In 1991,  as the EPRDF ousted the Derge’s authoritarian rule, it embarked on a radical transformation of Ethiopia’s political system by inviting all ethnic-based and other opposition parties to a transitional national conference held in Addis Ababa in July 1991. About thirty different groups attended and adopted a provisional national charter, created an 87-member Council of Representatives, and formed the Transitional Government of Ethiopia (TGE, led by the EPRDF that controlled 32 of the 87 seats in the Council of Representatives (Africa Review, 2009, and Vaughan, S. 1994).

As mentioned above, the EPRDF vigorously redefined the political landscape and restructured the state into the contemporary Federal Democratic Republic of Ethiopia.  In December 1994, a constitutional assembly ratified a new constitution, which was fully implemented in 1995. Using Tigrai as the model (see Desta, 2015), the EPRDF spearheaded the formation of nine asymmetrical, ethnic-based regional states. These encompassed five single ethnic states (i.e., Tigray, Afar, Amhara, Orimiya, and Somali) and four multi-ethnic regions (i.e., Benishangul-Gumuz, Southern Nations, nationalities, and peoples, Gambella, and Hara). The Addis Ababa and Dire Dawa cities were designated as federally administered city-states.

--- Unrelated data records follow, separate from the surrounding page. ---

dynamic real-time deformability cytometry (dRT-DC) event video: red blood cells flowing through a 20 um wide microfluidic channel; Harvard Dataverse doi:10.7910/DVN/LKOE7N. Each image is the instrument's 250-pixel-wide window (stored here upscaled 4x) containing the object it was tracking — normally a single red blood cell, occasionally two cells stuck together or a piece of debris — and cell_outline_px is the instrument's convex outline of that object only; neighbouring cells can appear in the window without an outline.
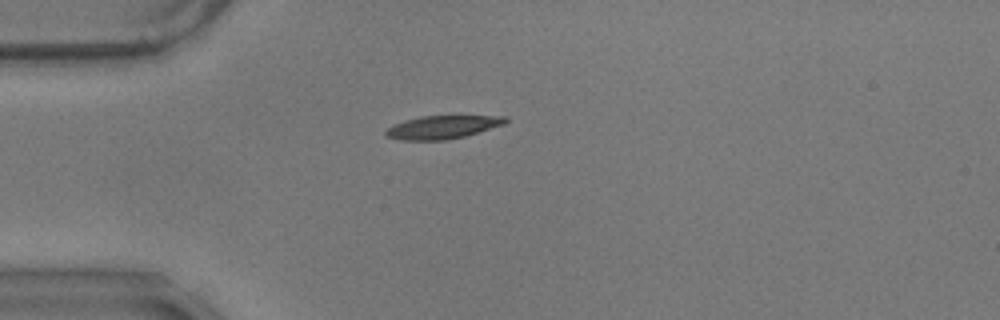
{"species": "common noctule bat (a hibernating species)", "species_latin": "Nyctalus noctula", "temperature_condition": "warm", "stored_images_in_passage": 28, "camera_frame_rate_fps": 3000, "um_per_image_px": 0.085, "animal": {"sex": "male", "body_mass_g": 17.9}, "frame": {"image": 1, "passage_image": 1, "time_ms": 0.0, "image_size_px": [1000, 320], "cell_outline_px": [[508, 120], [504, 124], [464, 136], [444, 140], [400, 140], [384, 136], [384, 132], [392, 124], [404, 120], [420, 116], [508, 116]], "centroid_in_image_um": [37.55, 10.8], "position_along_channel_um": 47.5, "area_um2": 16.13}}
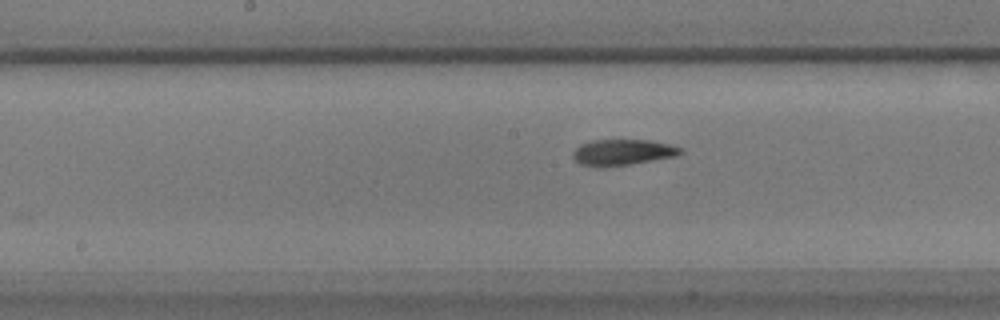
{"frame": {"image": 2, "passage_image": 15, "time_ms": 4.667, "image_size_px": [1000, 320], "cell_outline_px": [[684, 152], [676, 156], [604, 168], [596, 168], [580, 164], [572, 156], [572, 152], [580, 144], [592, 140], [652, 140], [668, 144], [680, 148]], "centroid_in_image_um": [52.87, 12.95], "position_along_channel_um": 195.3, "area_um2": 16.36}}
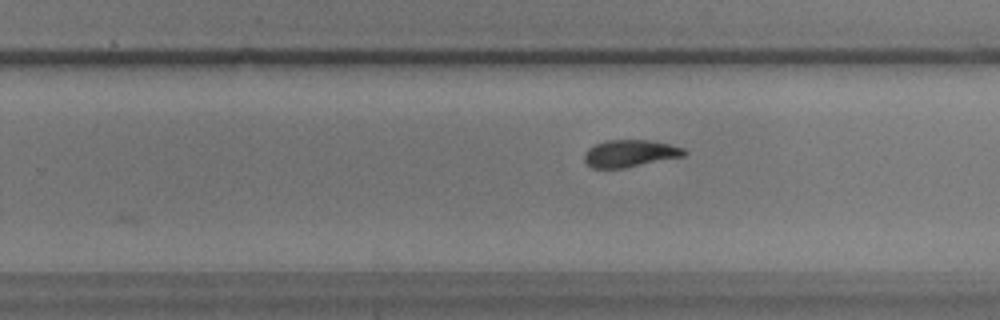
{"frame": {"image": 3, "passage_image": 22, "time_ms": 7.0, "image_size_px": [1000, 320], "cell_outline_px": [[688, 152], [684, 156], [624, 168], [592, 168], [584, 160], [584, 152], [588, 148], [604, 140], [648, 140], [668, 144], [684, 148]], "centroid_in_image_um": [53.53, 13.04], "position_along_channel_um": 276.3, "area_um2": 15.78}, "authors_computed_cell_mechanics": {"area_um2": 16.1551, "velocity_mm_per_s": 3.4914, "shape_relaxation_time_tau1_ms": 8.2526, "shape_relaxation_time_tau2_ms": 2.6632, "deformation_change_tau1": 0.2926, "deformation_change_tau2": 0.0963}}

On August 21, 1995, the Federal Democratic Republic of Ethiopia created a federal structure of government.  In accordance with Article 39 of the constitution, each region was assured the unconditional right to self-determination, including the right to secession. As stated by Alem Habtu, “the ideological antecedents of the EPRDF’ ethnic federalism project can be traced to Marxist-Leninist ideology and its conception of the national question.  The project followed the example of the USSR and Yugoslavia. The Ethiopian Student Movement (ESM) at home and abroad had introduced Marxism-Leninism to Ethiopia in the mid1960s” (Habtu, 2003). Though controversial, the integration of political with secessionism makes Ethiopia’s federalism unique because it is the only federal nation that has integrated political pluralism with the right of secession for its constituents, after the dissolution of the USSR in 1985 (Habtu, 2003).

The implementation of Ethnic-federalism for the last twenty years in Ethiopia has produced polarizing debates. Advocates have argued that implementing ethnic federalism in Ethiopia has rendered stability and has provided each region the opportunity to develop, promote, and preserve its language and culture.  As pervasively argued by Simoeon (1982), ethno-national federation not only fosters deliberation and political participation but it also enhances the citizens’ capacity to empathize with one another more readily than in a heterogeneous setting.

Comparing ethnic federalism to the centralized form of feudal monarchy and unitary military dictatorship that previously ruled Ethiopia, critics have countered that administering the Ethiopian state under ethnic federalism is deepening with little or no recognition of self-rule for each constituent.  Extending their argument they claim that Ethiopia’s structure upon ethnic federalism has denied economic and political rights to its inhabitants because it has hardly involved the stakeholders in designing and implementing the nation’s federal development process. To mitigate these problems, they propose that the Ethiopia’s ethnic federalism needs to be altered constantly in order to cope with the challenges that are likely to arise in an age of globalization. More specifically, they suggest that some of the existing regions need to be subdivided into more manageable units.  In the upcoming book, the status of Ethiopia’s ethnic federalism will be systematically and rigorously reviewed to answer the pertinent questions posed above.